Alles, was sie tun konnte, war - nicht zu reagieren.
»Okay«, fuhr Jer fort. »Nicole, du stellst dich hierhin. Oh Gott, wenn wir Eli heilen und das Schwarze Feuer beschwören könnten...«
Holly rührte sich immer noch nicht. Jer verstummte und sah sie an. »Holly?«
»Ich...« Sie begann zu weinen, schlug die Hände vors Gesicht, und ihre Schultern zuckten. »Kann nicht.«
»Holly, ich weiß, dass ich dir wehgetan habe«, sagte Jer, »und dass es grässlich für dich war, an Laurent gebunden zu sein. Aber ich bin bereit, und unsere Seite braucht diese Verbindung. Ich liebe dich. Und ich weiß, dass du mich auch liebst.«
»Jer«, sagte sie.
»Sie ist jetzt eine Blinde Richterin«, erklärte Amanda. »Sie darf sich nicht >einmischen<.« Mit den Fingern deutete sie Anführungszeichen an.

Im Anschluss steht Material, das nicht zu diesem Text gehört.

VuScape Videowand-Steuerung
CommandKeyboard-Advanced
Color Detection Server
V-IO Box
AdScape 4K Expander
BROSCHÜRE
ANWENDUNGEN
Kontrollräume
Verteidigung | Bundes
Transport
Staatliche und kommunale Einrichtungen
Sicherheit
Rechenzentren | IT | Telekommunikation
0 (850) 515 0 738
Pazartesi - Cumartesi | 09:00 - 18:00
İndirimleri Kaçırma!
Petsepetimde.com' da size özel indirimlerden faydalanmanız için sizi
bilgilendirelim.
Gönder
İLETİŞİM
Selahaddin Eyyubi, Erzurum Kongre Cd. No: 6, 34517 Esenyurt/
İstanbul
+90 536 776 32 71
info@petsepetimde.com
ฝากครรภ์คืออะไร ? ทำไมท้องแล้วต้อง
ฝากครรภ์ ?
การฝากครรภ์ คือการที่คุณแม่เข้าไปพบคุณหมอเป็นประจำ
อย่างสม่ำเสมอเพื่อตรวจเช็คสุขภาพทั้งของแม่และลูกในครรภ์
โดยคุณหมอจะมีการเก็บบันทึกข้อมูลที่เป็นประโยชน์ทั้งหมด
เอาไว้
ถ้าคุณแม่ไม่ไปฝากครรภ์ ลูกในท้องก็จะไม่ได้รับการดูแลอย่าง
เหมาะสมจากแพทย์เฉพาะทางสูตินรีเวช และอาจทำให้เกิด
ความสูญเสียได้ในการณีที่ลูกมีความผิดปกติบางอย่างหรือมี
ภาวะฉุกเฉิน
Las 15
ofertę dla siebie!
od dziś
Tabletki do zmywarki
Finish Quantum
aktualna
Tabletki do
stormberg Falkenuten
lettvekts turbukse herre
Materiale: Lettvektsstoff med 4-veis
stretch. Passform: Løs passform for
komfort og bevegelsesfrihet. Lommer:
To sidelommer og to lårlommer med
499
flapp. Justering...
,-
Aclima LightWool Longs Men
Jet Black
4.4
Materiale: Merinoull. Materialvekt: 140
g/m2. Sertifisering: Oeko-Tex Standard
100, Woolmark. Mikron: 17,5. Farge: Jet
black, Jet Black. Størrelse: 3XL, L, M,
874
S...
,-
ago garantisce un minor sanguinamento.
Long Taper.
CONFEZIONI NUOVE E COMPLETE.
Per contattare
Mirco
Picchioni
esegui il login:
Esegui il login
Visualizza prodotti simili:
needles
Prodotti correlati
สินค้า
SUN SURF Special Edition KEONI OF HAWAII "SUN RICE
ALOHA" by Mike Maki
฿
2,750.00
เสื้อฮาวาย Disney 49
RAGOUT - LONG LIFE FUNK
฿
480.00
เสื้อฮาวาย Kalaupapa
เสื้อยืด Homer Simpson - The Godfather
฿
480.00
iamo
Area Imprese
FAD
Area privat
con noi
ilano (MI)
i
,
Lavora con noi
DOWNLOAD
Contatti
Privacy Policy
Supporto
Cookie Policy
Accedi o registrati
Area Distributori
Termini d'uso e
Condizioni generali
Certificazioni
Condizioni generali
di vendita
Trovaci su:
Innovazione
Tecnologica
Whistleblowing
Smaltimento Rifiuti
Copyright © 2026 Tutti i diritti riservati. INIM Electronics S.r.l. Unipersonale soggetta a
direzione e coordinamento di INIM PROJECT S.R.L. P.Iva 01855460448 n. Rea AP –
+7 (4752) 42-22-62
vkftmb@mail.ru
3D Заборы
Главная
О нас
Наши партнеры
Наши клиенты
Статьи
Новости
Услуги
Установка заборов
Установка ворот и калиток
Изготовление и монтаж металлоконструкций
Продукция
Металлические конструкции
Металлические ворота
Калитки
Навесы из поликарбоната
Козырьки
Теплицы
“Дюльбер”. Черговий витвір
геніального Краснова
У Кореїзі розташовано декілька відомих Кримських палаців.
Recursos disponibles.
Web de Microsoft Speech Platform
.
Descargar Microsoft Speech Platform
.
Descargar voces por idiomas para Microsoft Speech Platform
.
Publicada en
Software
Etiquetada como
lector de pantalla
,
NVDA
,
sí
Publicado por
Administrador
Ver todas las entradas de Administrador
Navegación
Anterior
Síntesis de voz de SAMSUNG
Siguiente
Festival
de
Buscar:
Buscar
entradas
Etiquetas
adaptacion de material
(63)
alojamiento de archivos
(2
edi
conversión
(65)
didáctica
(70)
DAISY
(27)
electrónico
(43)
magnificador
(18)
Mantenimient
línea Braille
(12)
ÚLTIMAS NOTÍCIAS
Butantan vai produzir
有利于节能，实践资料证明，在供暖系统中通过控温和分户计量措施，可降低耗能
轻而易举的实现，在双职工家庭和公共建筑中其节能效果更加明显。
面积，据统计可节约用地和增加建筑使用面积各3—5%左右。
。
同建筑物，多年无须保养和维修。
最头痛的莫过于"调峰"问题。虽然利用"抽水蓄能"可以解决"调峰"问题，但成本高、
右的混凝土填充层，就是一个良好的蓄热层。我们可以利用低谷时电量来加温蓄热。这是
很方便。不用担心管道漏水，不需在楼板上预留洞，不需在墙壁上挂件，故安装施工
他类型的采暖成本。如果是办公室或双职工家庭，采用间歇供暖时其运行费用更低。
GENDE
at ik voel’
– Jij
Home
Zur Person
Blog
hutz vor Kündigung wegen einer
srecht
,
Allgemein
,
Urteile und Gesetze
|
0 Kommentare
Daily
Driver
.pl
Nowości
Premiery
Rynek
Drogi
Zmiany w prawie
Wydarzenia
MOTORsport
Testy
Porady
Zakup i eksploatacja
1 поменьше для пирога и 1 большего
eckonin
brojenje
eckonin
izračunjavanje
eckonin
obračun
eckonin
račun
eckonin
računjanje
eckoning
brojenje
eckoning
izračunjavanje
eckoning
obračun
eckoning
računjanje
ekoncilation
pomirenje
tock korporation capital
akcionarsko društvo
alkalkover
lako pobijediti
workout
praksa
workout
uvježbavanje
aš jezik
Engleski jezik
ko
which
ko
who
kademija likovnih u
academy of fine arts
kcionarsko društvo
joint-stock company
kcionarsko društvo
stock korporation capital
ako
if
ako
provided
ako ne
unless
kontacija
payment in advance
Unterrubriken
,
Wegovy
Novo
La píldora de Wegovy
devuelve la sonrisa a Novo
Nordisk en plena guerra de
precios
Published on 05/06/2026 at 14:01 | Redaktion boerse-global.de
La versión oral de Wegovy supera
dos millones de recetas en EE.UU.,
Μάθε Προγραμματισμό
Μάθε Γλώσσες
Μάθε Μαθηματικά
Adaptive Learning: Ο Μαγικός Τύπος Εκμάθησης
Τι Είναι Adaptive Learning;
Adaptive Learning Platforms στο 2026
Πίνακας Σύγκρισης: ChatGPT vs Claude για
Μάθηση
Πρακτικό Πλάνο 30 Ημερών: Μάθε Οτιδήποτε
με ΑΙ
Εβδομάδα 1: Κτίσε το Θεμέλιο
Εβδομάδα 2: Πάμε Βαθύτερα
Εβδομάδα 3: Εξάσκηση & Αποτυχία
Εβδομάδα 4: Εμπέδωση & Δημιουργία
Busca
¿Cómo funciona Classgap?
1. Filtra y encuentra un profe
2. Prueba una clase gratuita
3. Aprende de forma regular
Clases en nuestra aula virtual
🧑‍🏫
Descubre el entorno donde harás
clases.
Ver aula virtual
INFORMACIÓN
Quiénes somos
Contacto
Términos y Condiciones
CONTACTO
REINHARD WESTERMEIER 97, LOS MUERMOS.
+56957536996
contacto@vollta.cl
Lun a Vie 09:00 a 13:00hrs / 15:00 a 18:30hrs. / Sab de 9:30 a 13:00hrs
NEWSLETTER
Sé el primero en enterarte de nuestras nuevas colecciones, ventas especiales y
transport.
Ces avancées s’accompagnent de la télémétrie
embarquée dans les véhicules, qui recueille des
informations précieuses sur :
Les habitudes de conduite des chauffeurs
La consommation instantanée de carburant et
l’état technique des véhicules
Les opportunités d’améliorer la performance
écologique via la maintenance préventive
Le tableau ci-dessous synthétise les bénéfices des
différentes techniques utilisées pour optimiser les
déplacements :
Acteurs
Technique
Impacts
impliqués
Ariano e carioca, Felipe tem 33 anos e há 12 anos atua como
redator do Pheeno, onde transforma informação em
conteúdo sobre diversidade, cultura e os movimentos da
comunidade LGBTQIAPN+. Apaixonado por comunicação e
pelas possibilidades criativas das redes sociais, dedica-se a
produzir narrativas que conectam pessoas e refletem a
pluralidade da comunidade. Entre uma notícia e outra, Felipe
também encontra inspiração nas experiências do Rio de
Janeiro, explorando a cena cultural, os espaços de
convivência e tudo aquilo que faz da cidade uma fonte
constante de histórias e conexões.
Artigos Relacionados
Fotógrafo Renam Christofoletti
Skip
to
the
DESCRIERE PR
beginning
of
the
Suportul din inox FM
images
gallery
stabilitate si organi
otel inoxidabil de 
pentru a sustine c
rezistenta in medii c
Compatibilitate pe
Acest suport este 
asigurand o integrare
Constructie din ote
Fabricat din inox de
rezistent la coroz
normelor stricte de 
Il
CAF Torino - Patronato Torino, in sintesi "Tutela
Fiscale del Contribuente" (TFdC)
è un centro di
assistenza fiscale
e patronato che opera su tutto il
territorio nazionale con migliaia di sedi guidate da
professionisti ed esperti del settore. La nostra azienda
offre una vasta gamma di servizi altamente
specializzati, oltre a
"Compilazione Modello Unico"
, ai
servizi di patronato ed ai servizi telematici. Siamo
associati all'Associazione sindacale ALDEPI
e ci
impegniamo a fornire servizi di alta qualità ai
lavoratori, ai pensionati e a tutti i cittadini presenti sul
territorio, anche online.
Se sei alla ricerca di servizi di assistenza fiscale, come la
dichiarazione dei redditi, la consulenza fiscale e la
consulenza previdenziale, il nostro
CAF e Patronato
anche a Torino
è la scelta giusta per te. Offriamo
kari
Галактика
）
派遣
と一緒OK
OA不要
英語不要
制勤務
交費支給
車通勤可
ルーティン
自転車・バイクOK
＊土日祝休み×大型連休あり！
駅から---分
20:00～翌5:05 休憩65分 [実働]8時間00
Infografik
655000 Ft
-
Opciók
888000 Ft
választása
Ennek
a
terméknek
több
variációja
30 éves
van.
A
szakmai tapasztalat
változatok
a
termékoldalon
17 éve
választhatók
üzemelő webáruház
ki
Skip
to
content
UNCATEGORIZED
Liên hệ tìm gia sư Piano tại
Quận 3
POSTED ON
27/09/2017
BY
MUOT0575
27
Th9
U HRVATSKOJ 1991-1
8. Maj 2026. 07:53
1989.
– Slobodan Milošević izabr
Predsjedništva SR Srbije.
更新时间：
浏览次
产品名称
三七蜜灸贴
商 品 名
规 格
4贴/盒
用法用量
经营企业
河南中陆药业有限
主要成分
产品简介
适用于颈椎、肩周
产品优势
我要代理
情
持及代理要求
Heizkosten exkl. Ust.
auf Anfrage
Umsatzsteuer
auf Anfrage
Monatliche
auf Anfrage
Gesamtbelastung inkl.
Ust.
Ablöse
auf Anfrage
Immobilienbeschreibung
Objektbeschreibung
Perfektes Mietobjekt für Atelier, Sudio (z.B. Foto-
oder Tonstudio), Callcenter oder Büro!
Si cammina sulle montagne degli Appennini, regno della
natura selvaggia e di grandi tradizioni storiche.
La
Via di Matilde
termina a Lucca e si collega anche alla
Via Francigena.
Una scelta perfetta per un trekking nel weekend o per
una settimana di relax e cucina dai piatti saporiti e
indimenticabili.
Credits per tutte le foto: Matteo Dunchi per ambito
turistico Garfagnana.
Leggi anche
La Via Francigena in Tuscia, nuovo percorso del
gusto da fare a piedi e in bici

»Was? Eine was?«, fragte Jer. Holly konnte seinen Blick spüren.
»Du musst dich mit meinem Cousin vermählen. Wir brauchen Eli«, stellte Eve mit tonloser Stimme fest. »Wir werden das Schwarze Feuer beschwören.«
»Nein. Ihr wisst nicht, ob ihr es auch kontrollieren könnt«, wandte Richard ein.
Holly ließ die Hände sinken. Jer stand vor ihr, voller Blut und Narben, und er war der schönste Mann, den sie je gesehen hatte. Alles in ihr wollte mit ihm zusammen sein, Fürst und Fürstin, wollte dieses Glück mit ihrer einzigen wahren Liebe erleben.